Crysta has autism. She's also an employee at an Arvada business that values her skills -- a business that is working hard to keep people like Crysta on the job through COVID-19.
"Crysta is a great example of what we do here," says Sarah Smith, director of culinary development at Jack's Bar & Grill and Steamers Coffeehouse.
It's a multi-faceted, family-owned business that serves coffee in the morning, meals through the day and drinks at night.
And, says Smith, about half of its workers have intellectual and developmental disabilities, including Down syndrome, cerebral palsy and seizure disorders. Many work in its prep kitchen.

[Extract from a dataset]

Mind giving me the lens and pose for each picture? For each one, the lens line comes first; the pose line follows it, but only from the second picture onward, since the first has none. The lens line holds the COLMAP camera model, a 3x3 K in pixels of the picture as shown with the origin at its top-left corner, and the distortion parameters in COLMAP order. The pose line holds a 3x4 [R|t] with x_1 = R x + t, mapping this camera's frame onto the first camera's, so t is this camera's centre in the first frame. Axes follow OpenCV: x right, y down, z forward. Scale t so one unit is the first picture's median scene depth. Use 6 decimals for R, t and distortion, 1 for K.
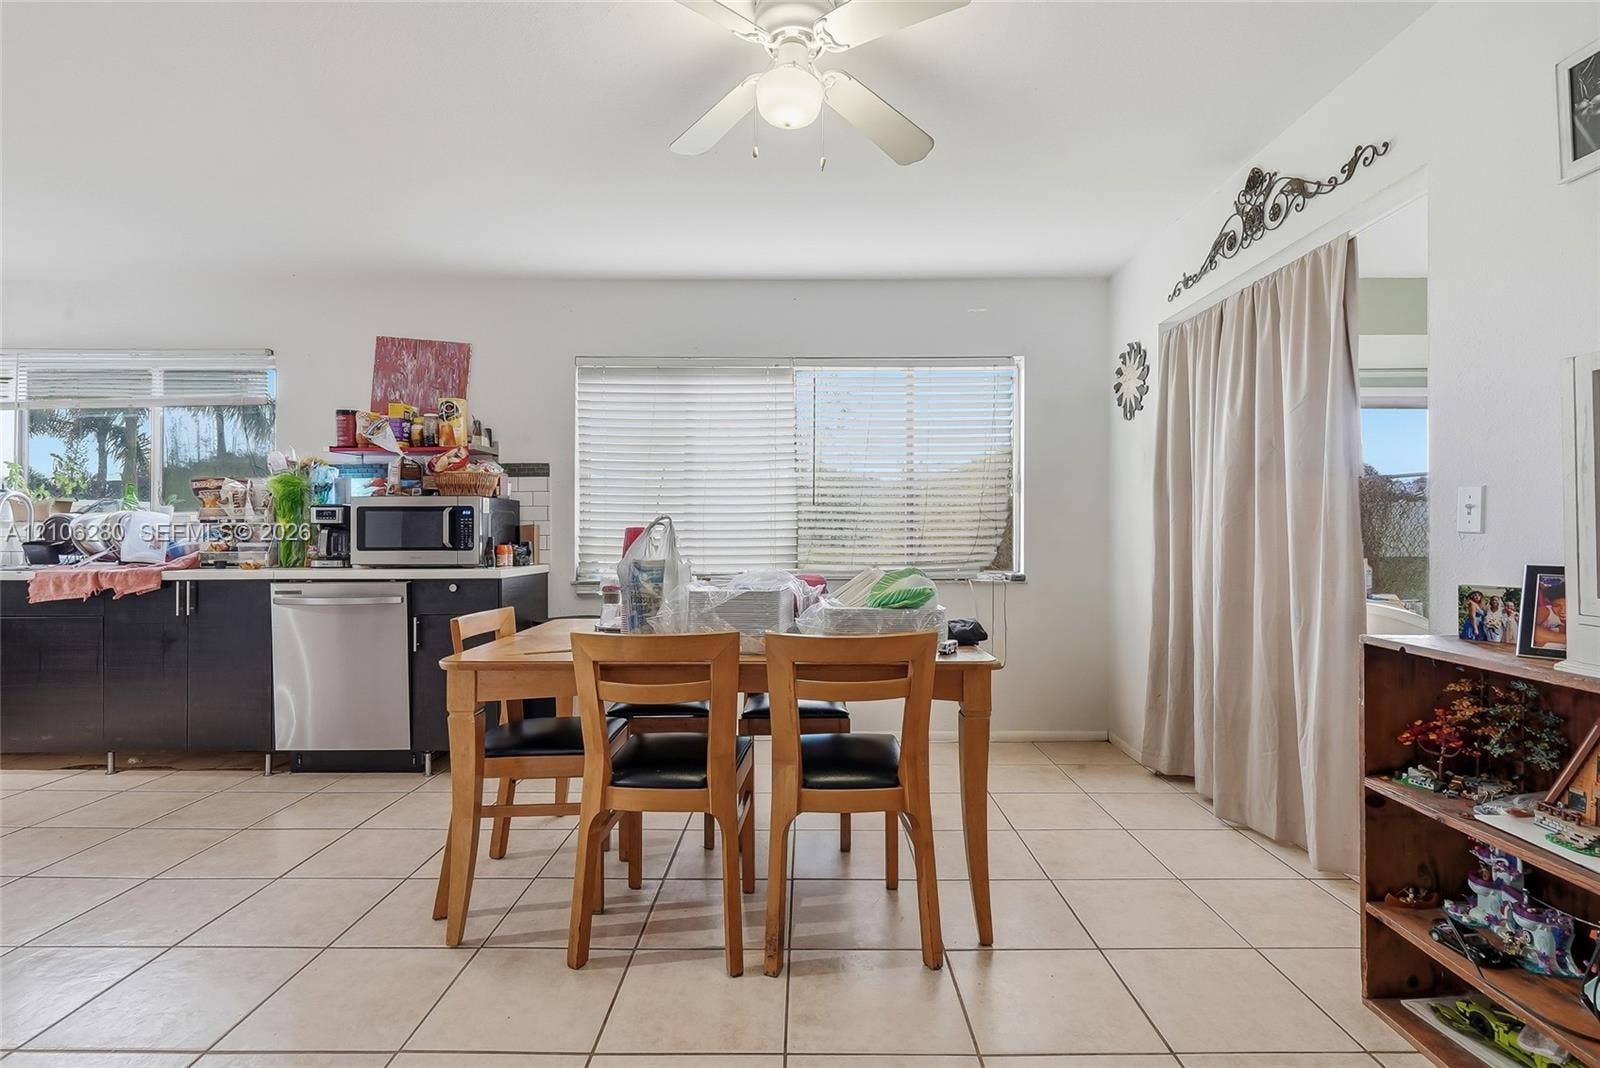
lens RADIAL K [[767.9, 0, 800.5], [0, 767.9, 529.9], [0, 0, 1]] dist [-0.002011, -0.000518]
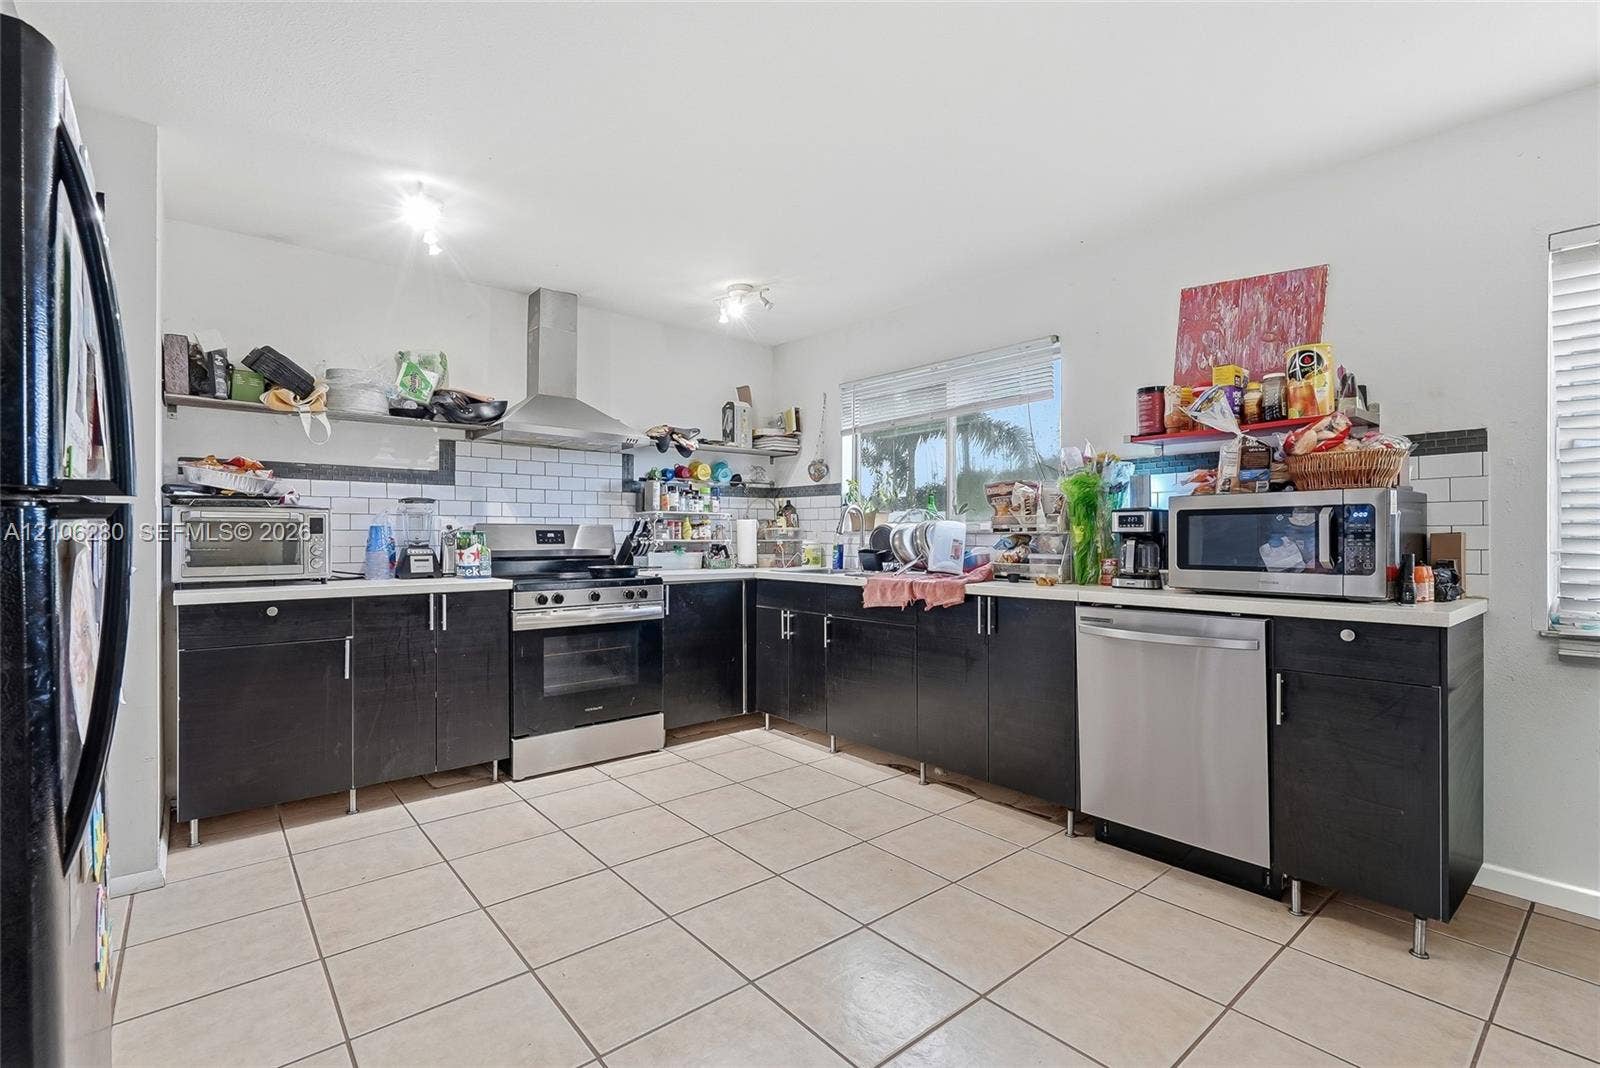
lens RADIAL K [[716.9, 0, 797.4], [0, 716.9, 537.9], [0, 0, 1]] dist [0.002932, -0.007108]
pose [[0.643139, 0.002599, -0.765745, -0.272714], [0.005283, 0.999955, 0.007831, -0.010201], [0.765732, -0.009082, 0.643096, 0.259817]]
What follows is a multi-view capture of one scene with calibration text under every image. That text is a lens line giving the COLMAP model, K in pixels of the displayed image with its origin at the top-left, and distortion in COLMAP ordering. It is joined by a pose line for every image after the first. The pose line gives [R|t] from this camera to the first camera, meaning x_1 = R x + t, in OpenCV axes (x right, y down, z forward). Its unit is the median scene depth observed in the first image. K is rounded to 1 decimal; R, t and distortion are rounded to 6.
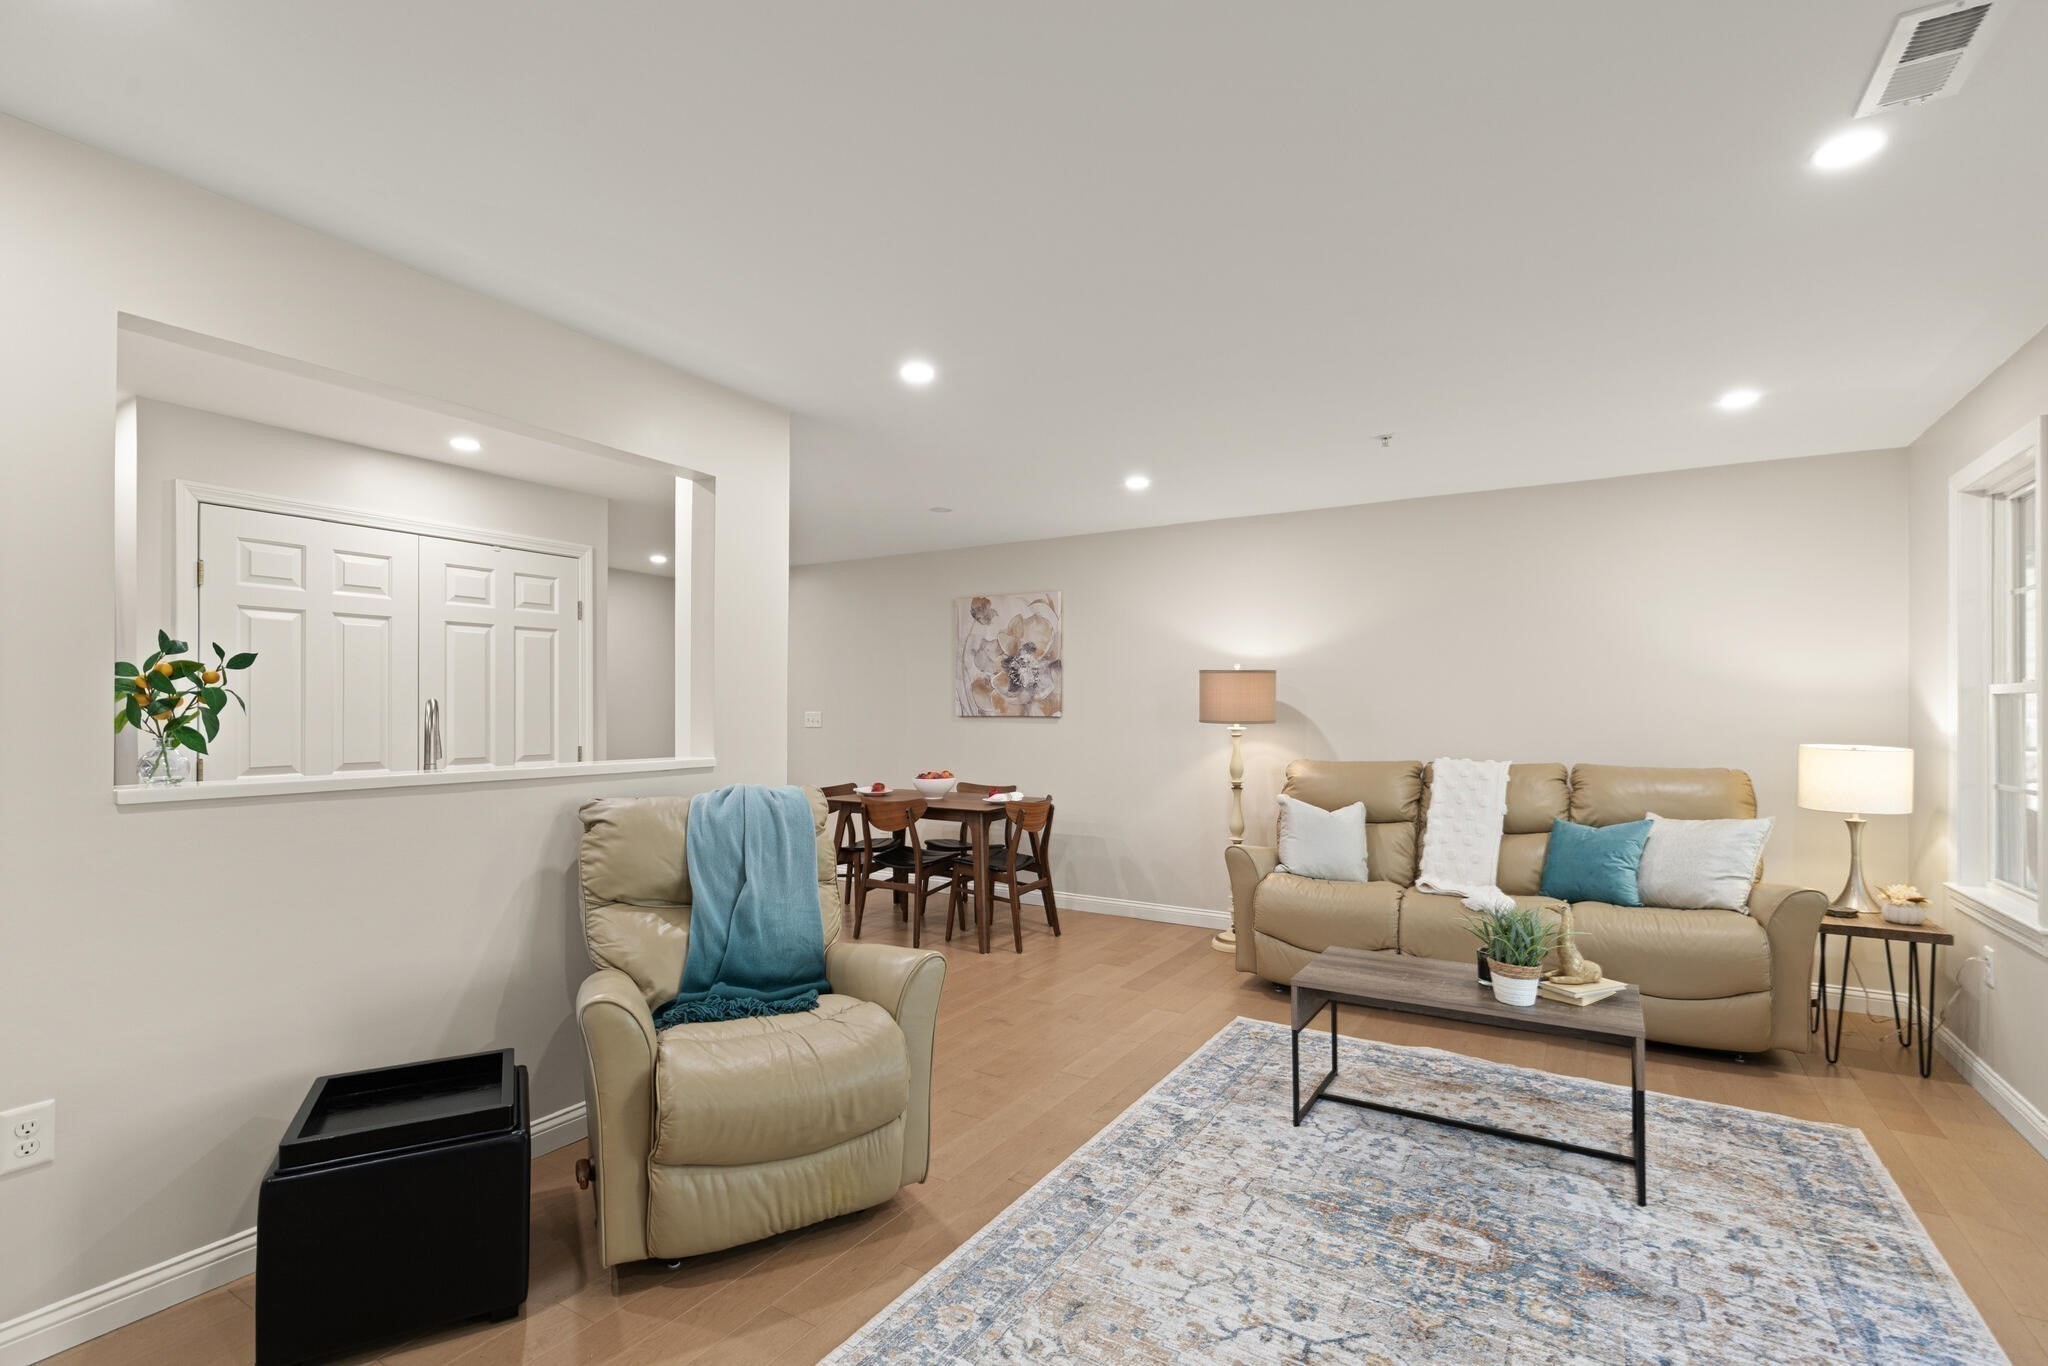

"Our mission is to prove that you can run a successful and sustainable business while employing people with disabilities," says Smith, who oversees the business’ initiative to employ special-needs people.
During the pandemic, while Jack's/Steamers is closed for indoor dining, it relies on selling handcrafted jams and jellies -- labeled "A Different Kind of Jam" -- to help generate revenue.
And that's where Crysta's skills come in handy.
Crysta, Smith says, is a worker "benefitting from structure and routine. She likes to know what she's going to do every day when she comes in. She likes things to be done in the same way. And so we immediately looked at what her skills were, and realized that her skill set matches perfectly with labeling those jars of jam."